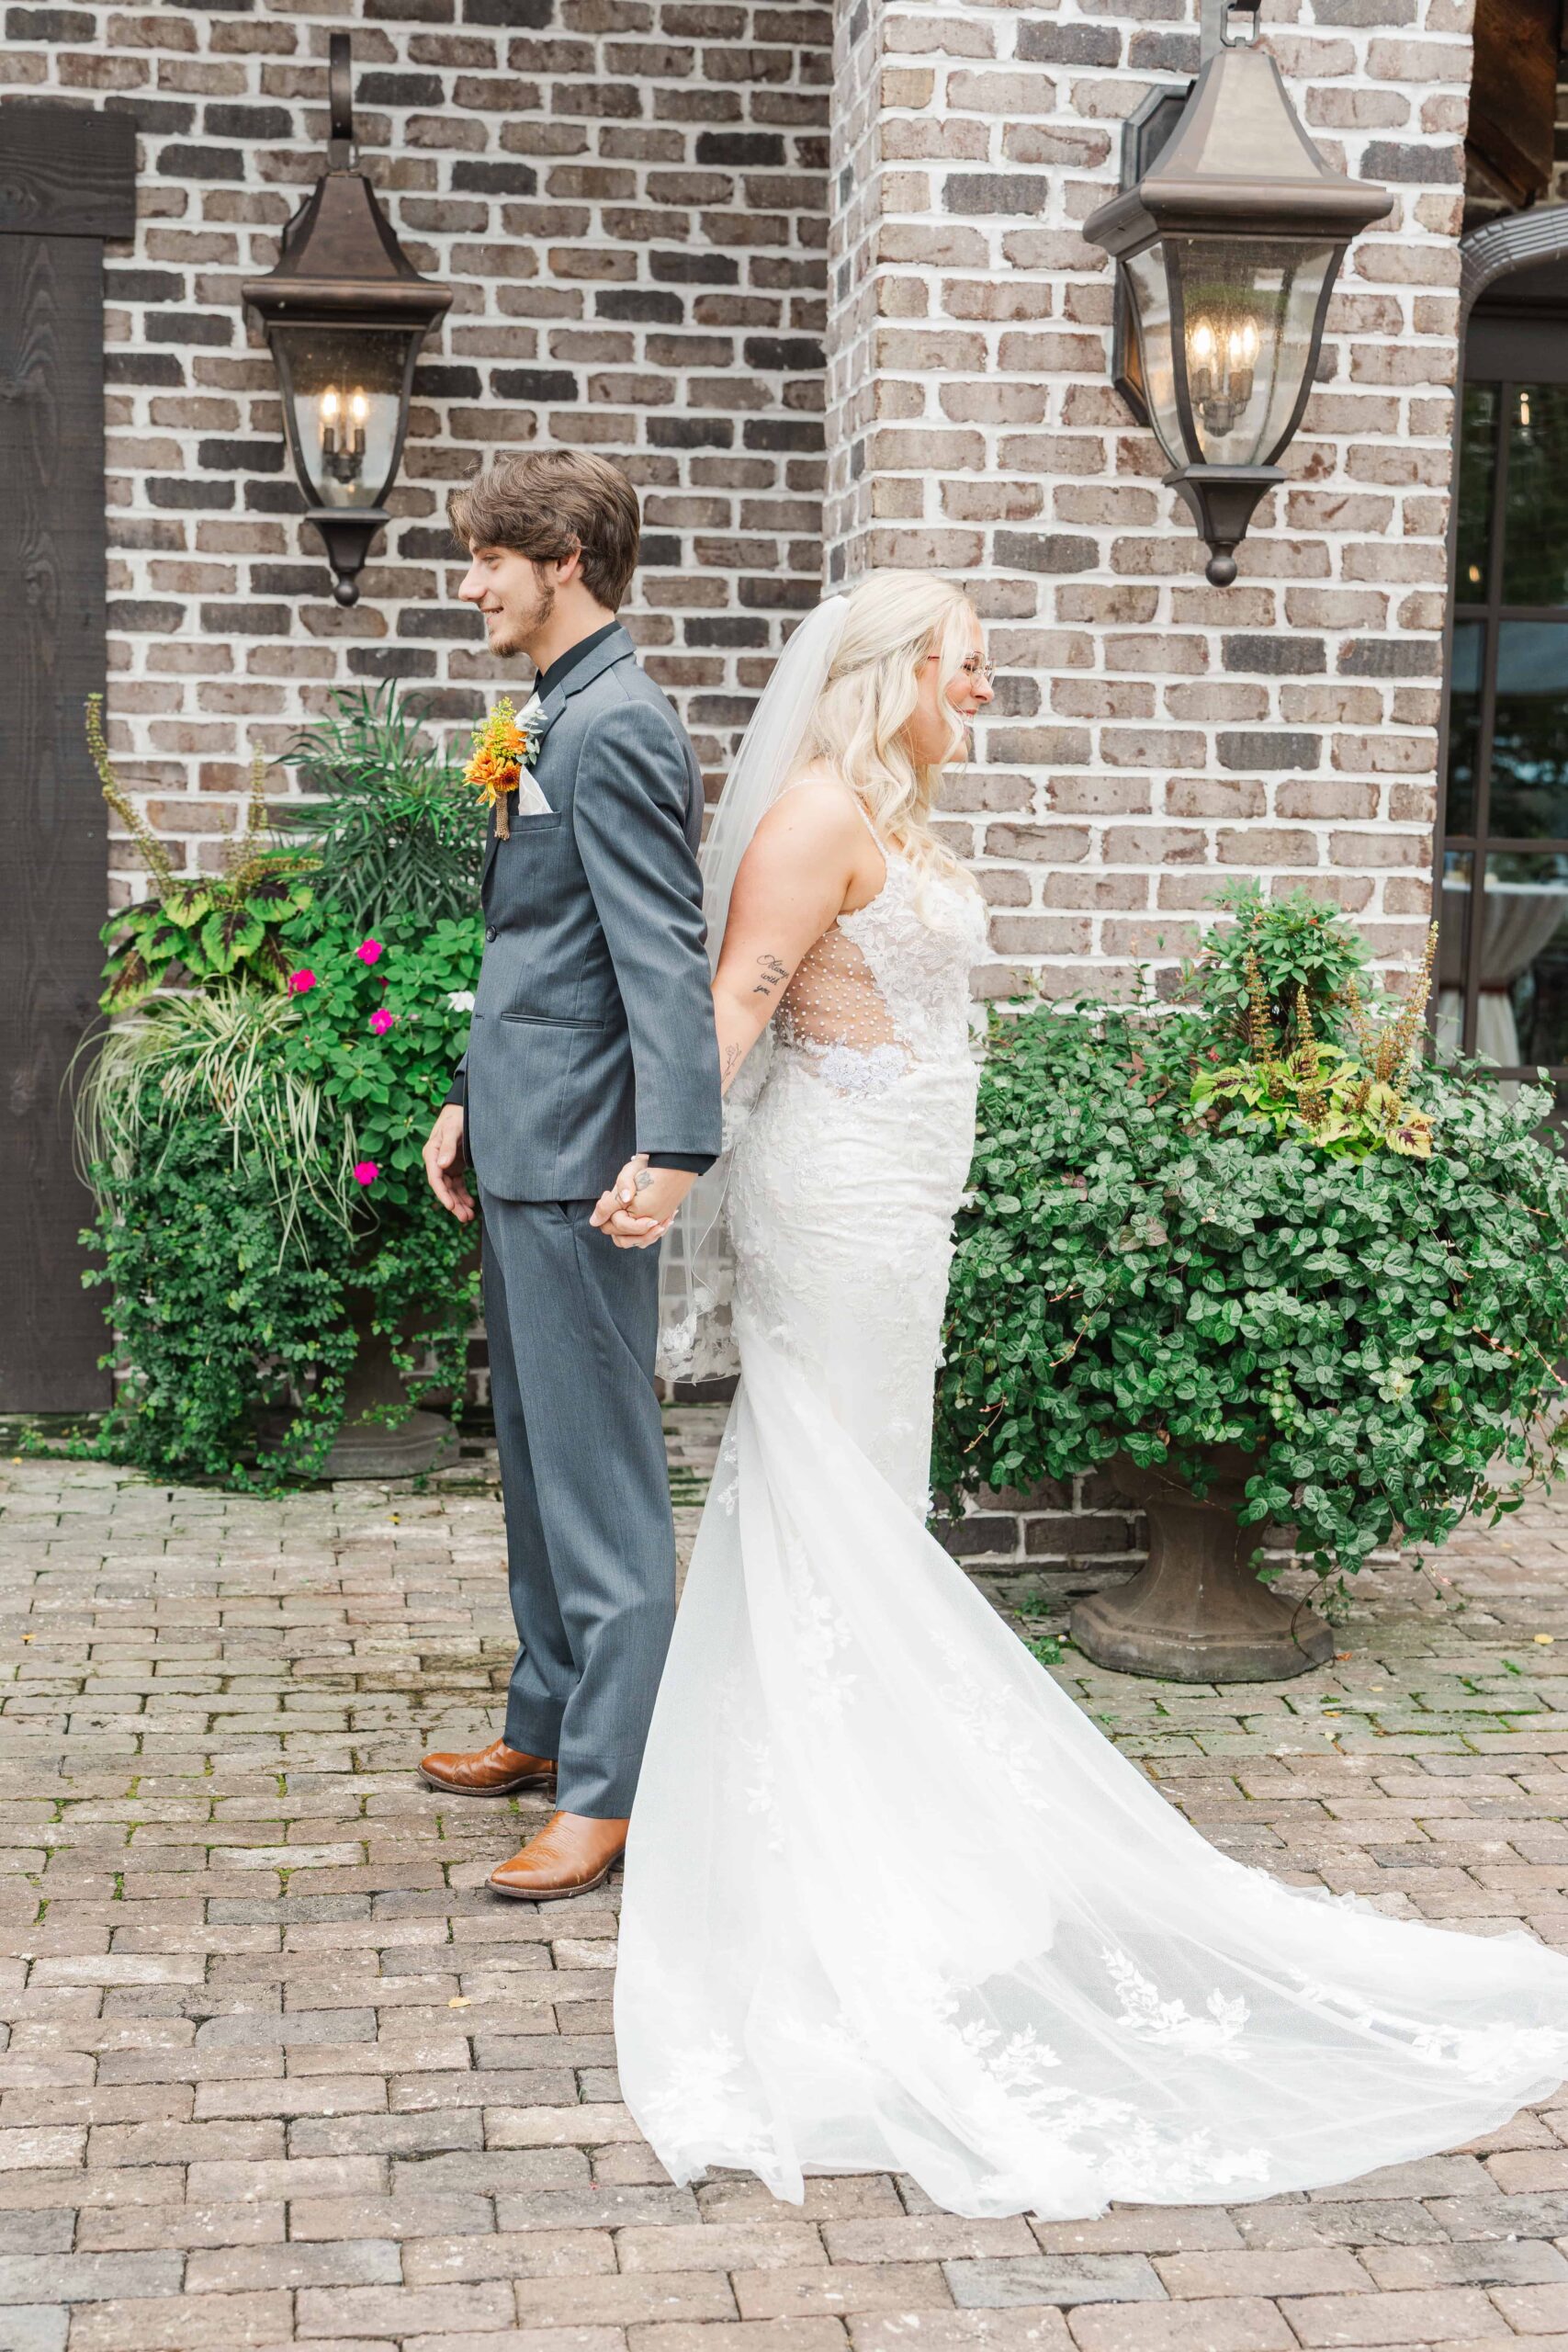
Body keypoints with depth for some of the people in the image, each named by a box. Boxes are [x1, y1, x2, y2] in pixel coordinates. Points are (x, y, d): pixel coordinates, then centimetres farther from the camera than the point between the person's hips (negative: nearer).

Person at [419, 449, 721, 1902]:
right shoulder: (560, 720, 16)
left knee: (602, 1479, -4)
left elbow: (661, 955, -24)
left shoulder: (616, 729, -15)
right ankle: (549, 1724, 32)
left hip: (577, 1159, -11)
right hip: (522, 1152, 11)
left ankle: (608, 1793, 2)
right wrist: (469, 1102, 19)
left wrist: (676, 1149, -32)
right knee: (538, 1458, 19)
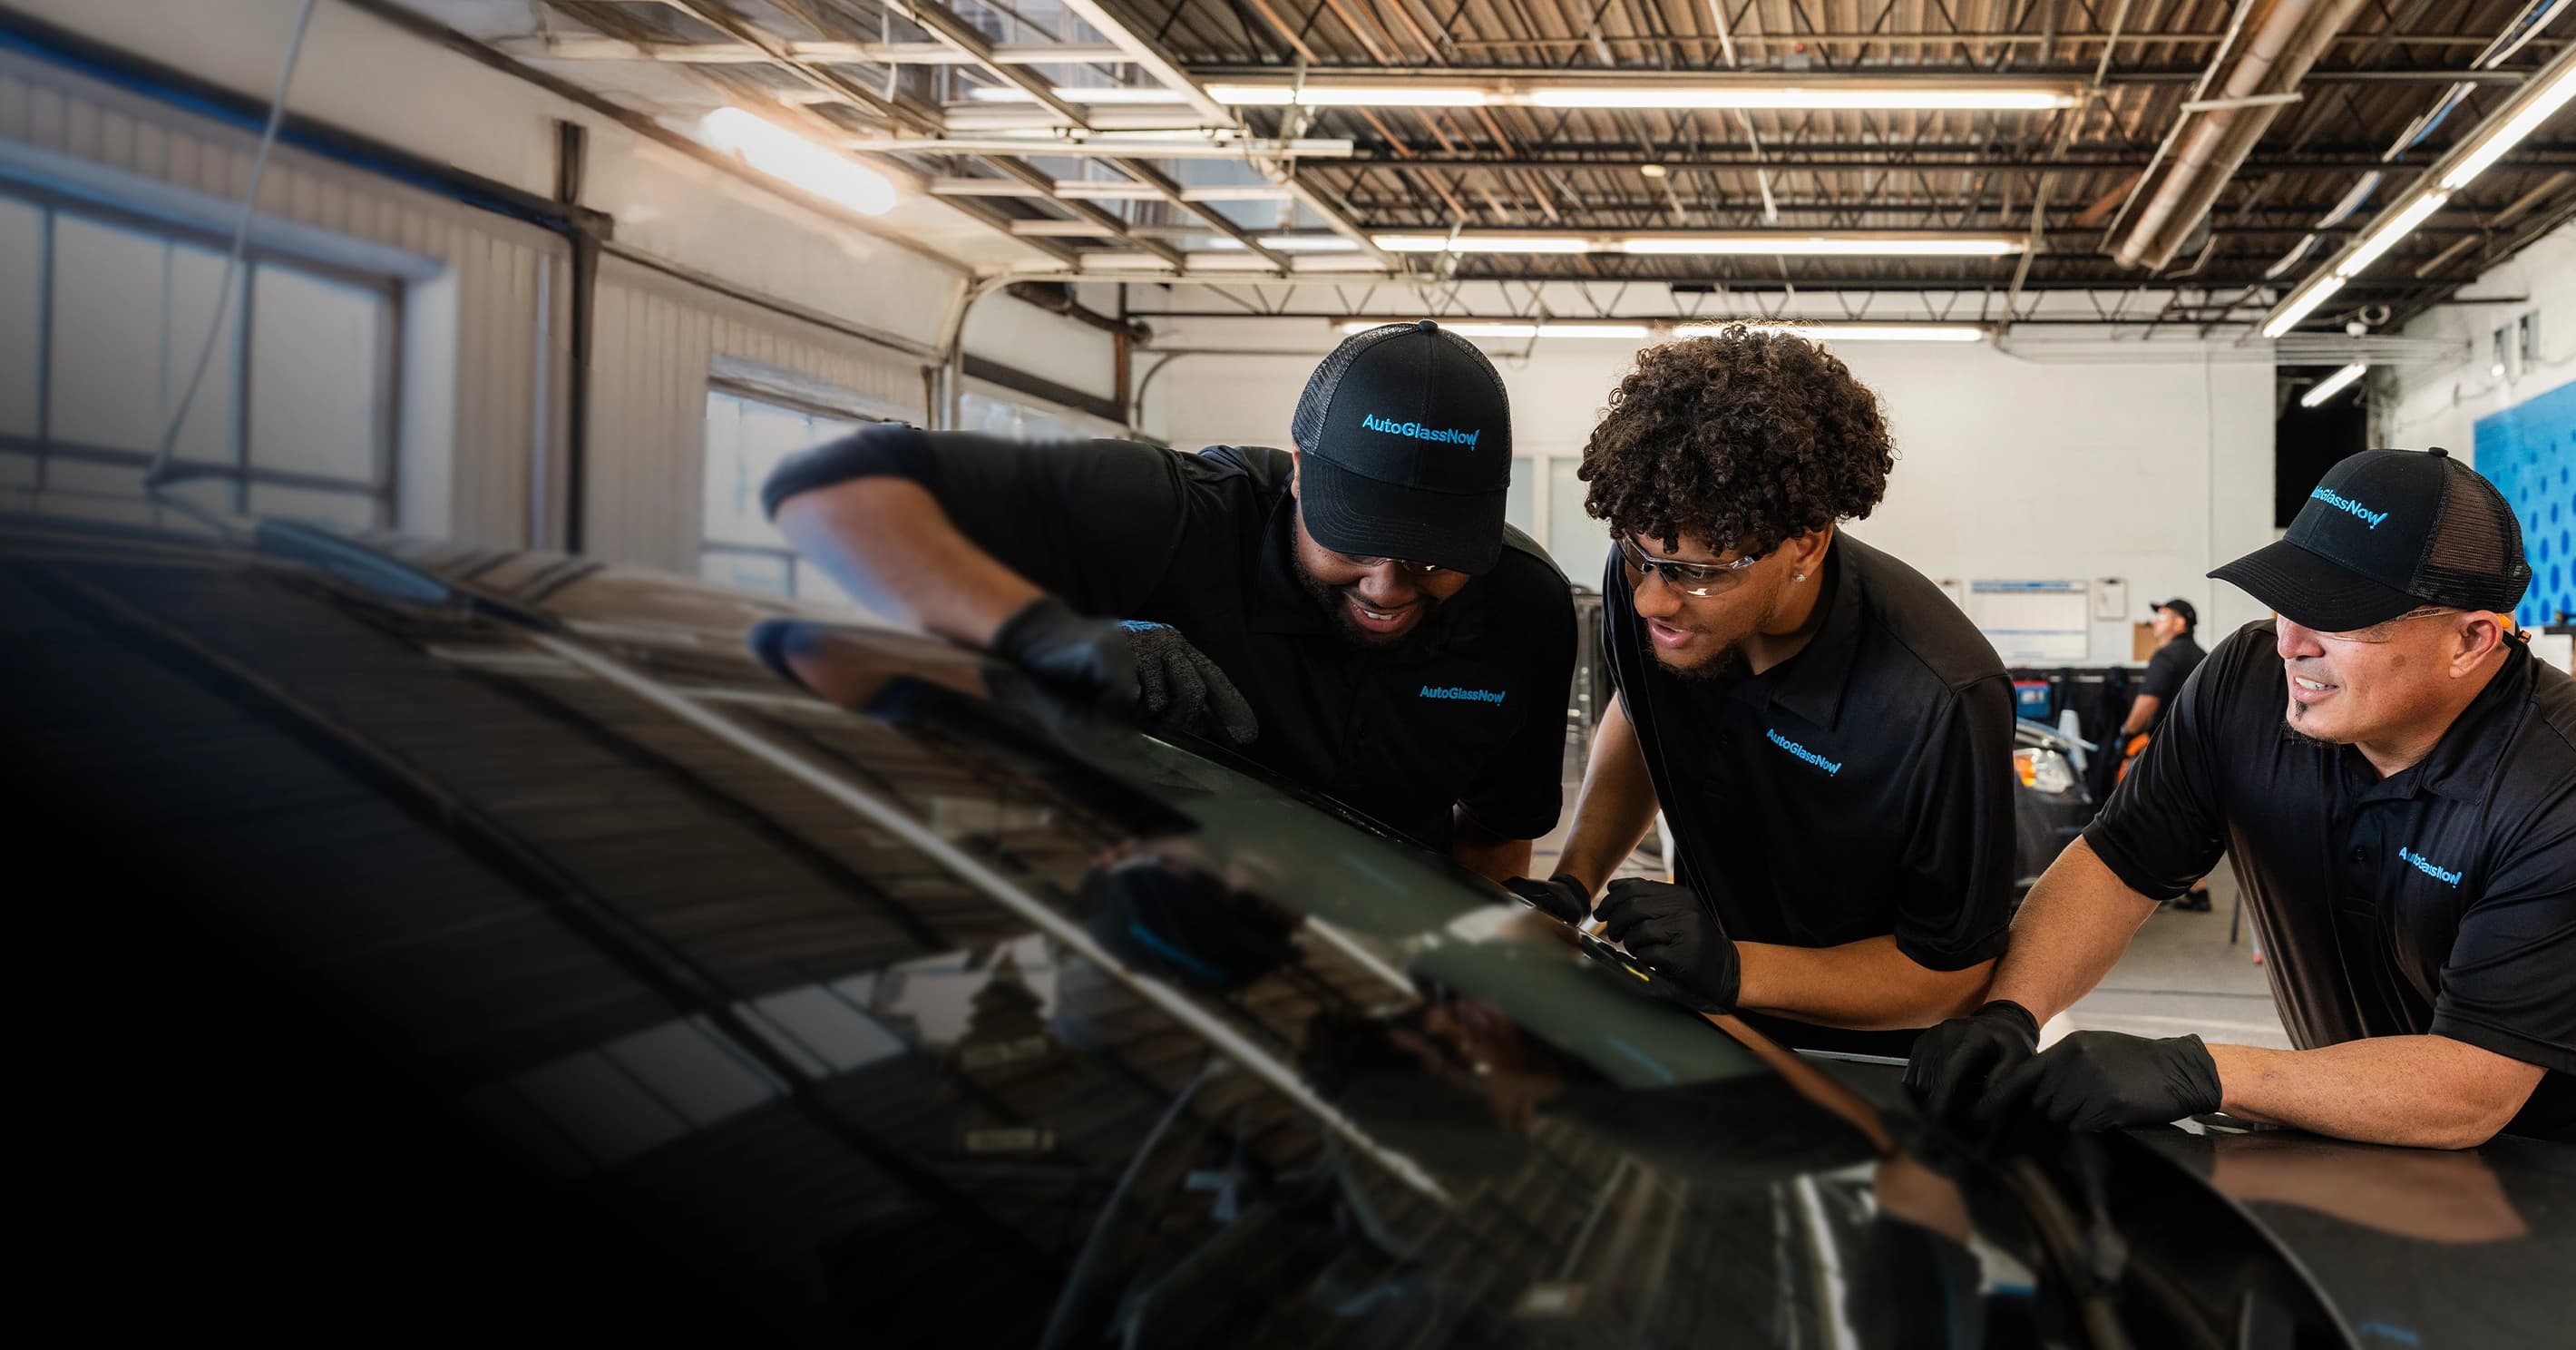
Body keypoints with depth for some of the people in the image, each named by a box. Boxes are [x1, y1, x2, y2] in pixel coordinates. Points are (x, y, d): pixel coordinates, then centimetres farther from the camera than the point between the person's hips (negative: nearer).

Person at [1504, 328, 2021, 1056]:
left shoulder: (1938, 705, -36)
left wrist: (1733, 970, -33)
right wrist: (1574, 883, -9)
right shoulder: (1645, 575, -20)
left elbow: (1950, 972, -22)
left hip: (1884, 1056, -4)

* * * * *

What you need to do: Quote the lines of the material above word for word, from the line containing "left shoulder: (616, 729, -15)" up to and including the line containing "right knee: (538, 1458, 19)".

Written answer:
left shoulder: (616, 729, -15)
right ankle: (549, 1724, 32)
left hip: (577, 1159, -11)
right hip: (522, 1152, 11)
left ankle: (608, 1793, 2)
right wrist: (469, 1102, 19)
left wrist: (676, 1149, -32)
right knee: (538, 1458, 19)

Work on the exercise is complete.